Помогая мне одеваться, подруги все время спрашивали, хватит ли у меня мужества вынести боль. Проливая поток слез не то от обиды, что они могут во мне сомневаться, не то от усиливающейся боли в груди, я давала торжественные клятвы.
Подруги смочили мне виски одеколоном и, заботливо поддерживая меня с двух сторон, спустились со мною в столовую.
Когда после завтрака мы вошли в класс, они, посоветовавшись друг с другом, попросили дежурную даму позволить мне сидеть во время уроков в пелеринке (на уроках, по институтским правилам, полагалось снимать пелеринки).
— У Цевловской кашель, — сказала Ольхина, — но она не желает из-за таких пустяков итти в лазарет и пропускать урок.

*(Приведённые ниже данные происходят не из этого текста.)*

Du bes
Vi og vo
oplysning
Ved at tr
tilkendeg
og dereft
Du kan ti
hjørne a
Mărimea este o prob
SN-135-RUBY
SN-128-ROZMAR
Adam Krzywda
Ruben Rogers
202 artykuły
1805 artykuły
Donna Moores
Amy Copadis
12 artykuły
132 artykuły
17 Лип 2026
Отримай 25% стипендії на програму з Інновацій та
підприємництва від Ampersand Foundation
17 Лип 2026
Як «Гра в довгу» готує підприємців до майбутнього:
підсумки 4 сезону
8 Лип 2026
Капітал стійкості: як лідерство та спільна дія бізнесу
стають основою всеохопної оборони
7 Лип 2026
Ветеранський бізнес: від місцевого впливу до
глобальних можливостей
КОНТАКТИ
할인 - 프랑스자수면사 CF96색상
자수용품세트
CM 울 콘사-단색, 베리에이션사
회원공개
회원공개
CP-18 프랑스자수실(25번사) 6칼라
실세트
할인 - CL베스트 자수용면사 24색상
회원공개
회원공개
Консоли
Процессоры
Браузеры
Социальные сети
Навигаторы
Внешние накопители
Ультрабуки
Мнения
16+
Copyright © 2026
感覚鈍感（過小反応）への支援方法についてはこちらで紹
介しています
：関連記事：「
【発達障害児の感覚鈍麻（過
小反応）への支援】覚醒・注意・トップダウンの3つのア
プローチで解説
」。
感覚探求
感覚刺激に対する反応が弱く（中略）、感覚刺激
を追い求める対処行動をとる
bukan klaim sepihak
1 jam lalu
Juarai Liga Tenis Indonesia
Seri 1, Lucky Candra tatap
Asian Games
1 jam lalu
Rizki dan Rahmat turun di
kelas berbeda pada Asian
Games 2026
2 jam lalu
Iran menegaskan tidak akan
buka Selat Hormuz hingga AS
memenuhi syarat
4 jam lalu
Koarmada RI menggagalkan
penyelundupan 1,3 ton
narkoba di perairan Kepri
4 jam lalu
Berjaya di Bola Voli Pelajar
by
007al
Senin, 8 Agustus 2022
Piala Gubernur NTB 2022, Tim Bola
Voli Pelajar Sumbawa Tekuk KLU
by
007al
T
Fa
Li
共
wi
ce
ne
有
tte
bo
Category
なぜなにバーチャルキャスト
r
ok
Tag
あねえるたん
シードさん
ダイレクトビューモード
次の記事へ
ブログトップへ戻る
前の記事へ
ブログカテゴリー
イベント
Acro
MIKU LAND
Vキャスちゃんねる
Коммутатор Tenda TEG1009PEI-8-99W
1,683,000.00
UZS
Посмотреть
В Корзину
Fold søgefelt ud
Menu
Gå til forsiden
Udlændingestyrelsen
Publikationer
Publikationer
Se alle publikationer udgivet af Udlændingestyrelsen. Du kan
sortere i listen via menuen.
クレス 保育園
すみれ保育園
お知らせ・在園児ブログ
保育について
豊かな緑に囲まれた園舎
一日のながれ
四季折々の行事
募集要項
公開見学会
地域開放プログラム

Классная дама уважила просьбу, но полотняная пелеринка мало защищала от холода, и я вся тряслась от начавшегося у меня озноба. Тогда воспитанницы собрали платки, укутали ими мои ноги и даже обмотали мне руки, советуя не поднимать их из-под парты.
Я сидела и ходила, как автомат. Иногда от боли у меня вырывался стон, и подруги шаркали ногами и кашляли, чтобы заглушить его, умоляя меня удержаться от стонов.
За обедом я уже не могла есть, и они дружно раз делили между собой мою порцию.
На другой день, после бессонной ночи, я еле встала с постели, а опухоль на шее и на груди сделалась еще больше. Подруги решили, что это произошло оттого, что я ничего не ела, и во время завтрака и обеда заставляли меня есть через силу. Однако, когда мы пришли в класс после обеда, меня стало так тошнить, что они едва успели стащить меня в коридор, к крану, где можно было скрыть последствия тошноты, а затем принялись обливать холодной водой мою горевшую как в огне голову.
Всю следующую ночь то одна, то другая подруга подбегали к моей постели, укрывали меня, клали намоченное полотенце на мой горячий лоб. Но мне становилось все хуже и хуже.
На третий день утром я уже совсем не могла подняться с кровати. Институтки в тревоге обступили меня.